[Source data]
::::::::
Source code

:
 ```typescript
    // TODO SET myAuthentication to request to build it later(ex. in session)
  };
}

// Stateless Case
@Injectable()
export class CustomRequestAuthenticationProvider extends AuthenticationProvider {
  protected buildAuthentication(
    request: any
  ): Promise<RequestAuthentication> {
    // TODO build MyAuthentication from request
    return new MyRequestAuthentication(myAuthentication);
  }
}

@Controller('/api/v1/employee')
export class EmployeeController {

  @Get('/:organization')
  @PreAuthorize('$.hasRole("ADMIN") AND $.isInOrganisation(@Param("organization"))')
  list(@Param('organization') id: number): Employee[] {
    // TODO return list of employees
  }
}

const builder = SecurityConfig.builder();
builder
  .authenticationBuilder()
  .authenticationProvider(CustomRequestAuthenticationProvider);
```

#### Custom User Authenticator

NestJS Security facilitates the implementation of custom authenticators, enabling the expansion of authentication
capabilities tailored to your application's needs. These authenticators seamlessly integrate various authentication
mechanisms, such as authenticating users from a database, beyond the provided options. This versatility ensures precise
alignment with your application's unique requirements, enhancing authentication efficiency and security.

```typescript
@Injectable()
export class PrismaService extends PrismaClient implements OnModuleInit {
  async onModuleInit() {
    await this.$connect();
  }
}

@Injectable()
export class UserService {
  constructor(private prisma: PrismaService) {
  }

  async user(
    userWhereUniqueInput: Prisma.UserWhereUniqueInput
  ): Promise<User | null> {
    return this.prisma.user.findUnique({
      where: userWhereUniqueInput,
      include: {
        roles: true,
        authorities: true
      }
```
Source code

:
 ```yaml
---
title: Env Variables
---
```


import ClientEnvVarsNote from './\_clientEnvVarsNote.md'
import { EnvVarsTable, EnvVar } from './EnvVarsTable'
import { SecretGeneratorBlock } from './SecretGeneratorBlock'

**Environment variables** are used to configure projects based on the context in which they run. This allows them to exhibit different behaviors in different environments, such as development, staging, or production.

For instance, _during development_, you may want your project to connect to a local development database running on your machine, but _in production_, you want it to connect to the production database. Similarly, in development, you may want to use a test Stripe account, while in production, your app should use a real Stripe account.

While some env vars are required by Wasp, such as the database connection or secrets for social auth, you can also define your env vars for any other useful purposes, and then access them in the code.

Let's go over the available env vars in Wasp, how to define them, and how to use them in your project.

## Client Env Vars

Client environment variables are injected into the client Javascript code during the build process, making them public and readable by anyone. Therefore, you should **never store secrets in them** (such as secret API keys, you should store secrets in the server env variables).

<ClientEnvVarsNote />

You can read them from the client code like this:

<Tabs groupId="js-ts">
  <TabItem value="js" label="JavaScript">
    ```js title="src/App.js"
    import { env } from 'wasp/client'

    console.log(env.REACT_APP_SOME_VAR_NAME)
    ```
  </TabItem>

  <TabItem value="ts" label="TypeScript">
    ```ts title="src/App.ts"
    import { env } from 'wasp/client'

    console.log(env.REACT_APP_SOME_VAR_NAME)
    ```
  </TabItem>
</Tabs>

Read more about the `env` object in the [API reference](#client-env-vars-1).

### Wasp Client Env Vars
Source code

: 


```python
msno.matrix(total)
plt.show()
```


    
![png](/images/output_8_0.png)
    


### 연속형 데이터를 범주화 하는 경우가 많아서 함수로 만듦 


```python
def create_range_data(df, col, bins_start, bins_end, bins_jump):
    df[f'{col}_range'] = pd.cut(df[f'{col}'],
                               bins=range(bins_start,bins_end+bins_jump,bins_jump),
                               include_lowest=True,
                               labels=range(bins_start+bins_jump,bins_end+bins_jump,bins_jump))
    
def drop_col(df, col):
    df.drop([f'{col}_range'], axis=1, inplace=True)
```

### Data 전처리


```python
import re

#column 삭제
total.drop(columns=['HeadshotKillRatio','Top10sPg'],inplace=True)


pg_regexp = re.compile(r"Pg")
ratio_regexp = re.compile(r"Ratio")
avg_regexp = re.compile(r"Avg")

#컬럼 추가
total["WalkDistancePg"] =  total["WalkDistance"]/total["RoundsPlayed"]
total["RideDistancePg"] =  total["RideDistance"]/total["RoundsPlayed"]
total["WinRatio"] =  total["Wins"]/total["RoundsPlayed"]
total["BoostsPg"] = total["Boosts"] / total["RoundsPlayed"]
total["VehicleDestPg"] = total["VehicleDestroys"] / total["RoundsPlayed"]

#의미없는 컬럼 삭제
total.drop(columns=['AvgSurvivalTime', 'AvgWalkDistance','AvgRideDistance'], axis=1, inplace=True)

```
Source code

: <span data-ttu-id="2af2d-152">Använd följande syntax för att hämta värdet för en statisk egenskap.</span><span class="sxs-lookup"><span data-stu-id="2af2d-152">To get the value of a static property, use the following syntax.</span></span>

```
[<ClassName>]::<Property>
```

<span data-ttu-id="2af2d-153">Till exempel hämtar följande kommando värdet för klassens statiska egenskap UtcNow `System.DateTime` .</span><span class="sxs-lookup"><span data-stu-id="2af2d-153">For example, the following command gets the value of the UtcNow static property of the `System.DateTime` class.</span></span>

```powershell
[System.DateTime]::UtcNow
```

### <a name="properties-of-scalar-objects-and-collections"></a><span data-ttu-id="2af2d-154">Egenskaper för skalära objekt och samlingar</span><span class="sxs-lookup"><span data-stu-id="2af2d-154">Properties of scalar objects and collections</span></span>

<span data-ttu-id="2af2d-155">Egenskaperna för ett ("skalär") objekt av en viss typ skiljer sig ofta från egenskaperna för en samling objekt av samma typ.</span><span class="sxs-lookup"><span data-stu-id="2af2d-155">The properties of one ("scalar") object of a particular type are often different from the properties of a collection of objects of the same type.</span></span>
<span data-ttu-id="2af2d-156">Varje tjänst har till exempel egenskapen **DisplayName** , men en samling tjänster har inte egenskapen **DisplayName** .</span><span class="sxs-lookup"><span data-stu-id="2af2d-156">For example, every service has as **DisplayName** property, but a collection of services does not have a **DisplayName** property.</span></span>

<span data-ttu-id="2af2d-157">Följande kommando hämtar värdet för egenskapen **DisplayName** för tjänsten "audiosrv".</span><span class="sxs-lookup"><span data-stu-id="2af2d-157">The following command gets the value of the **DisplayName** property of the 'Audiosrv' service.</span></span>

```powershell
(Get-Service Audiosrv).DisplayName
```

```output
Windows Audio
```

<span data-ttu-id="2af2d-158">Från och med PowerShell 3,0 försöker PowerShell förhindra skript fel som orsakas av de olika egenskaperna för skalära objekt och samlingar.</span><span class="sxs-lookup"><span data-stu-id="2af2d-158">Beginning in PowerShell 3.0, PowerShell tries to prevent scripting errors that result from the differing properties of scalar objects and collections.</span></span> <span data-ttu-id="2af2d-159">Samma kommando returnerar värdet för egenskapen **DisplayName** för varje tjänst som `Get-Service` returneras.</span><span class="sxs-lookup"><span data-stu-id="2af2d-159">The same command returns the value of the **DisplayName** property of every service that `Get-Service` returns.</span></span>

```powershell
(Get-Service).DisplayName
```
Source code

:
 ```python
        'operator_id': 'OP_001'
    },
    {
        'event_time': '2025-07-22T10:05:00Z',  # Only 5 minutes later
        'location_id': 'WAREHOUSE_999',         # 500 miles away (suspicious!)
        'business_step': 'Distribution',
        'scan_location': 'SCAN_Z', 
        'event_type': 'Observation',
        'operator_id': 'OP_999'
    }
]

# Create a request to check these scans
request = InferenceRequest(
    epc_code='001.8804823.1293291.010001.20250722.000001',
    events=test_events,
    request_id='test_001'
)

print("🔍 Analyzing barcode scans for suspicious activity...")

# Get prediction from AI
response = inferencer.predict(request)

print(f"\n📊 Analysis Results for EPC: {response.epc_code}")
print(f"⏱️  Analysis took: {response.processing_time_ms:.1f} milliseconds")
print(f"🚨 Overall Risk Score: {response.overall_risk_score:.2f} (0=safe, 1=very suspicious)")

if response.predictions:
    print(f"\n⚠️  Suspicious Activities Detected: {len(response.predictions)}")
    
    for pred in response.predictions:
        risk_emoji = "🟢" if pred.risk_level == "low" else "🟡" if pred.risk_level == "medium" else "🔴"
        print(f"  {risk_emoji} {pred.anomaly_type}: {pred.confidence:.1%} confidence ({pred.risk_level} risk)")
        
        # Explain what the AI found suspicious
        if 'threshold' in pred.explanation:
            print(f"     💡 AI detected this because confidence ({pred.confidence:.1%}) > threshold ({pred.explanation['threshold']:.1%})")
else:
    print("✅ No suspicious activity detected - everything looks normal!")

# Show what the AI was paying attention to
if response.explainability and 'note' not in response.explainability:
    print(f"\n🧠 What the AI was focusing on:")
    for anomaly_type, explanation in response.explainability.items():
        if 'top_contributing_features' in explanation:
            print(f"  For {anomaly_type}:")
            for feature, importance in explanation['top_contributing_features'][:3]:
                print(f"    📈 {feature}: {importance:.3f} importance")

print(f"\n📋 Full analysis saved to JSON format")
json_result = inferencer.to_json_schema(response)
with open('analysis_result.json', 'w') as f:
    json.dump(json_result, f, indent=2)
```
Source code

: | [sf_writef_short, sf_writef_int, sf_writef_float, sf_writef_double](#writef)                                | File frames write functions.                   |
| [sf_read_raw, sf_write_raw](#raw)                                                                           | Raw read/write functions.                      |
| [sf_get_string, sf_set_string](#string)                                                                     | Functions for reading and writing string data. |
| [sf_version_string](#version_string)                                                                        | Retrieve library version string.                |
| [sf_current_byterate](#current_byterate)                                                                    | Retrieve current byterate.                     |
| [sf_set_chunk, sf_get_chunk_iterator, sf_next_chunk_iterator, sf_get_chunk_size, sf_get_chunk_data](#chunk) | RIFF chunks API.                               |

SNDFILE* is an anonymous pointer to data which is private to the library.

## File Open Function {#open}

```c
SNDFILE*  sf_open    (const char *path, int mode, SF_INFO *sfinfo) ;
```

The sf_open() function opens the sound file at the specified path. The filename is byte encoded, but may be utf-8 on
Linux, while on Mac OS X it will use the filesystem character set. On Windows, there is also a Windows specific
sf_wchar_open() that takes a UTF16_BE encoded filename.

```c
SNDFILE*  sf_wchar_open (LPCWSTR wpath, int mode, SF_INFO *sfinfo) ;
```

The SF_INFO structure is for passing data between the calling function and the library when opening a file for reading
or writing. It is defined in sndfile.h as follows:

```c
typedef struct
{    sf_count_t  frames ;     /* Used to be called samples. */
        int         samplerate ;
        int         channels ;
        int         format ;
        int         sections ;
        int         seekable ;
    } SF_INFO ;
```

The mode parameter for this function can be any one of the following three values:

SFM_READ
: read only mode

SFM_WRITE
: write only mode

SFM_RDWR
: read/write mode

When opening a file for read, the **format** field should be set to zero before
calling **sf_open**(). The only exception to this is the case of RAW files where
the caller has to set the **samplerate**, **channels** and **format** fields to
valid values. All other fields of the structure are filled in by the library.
::::::::
WHAT IS REQUIRED - The word is "format". Copy every line above where it appears.

WORKED SOLUTION -
print(f"\n📋 Full analysis saved to JSON format")
        int         format ;
When opening a file for read, the **format** field should be set to zero before
the caller has to set the **samplerate**, **channels** and **format** fields to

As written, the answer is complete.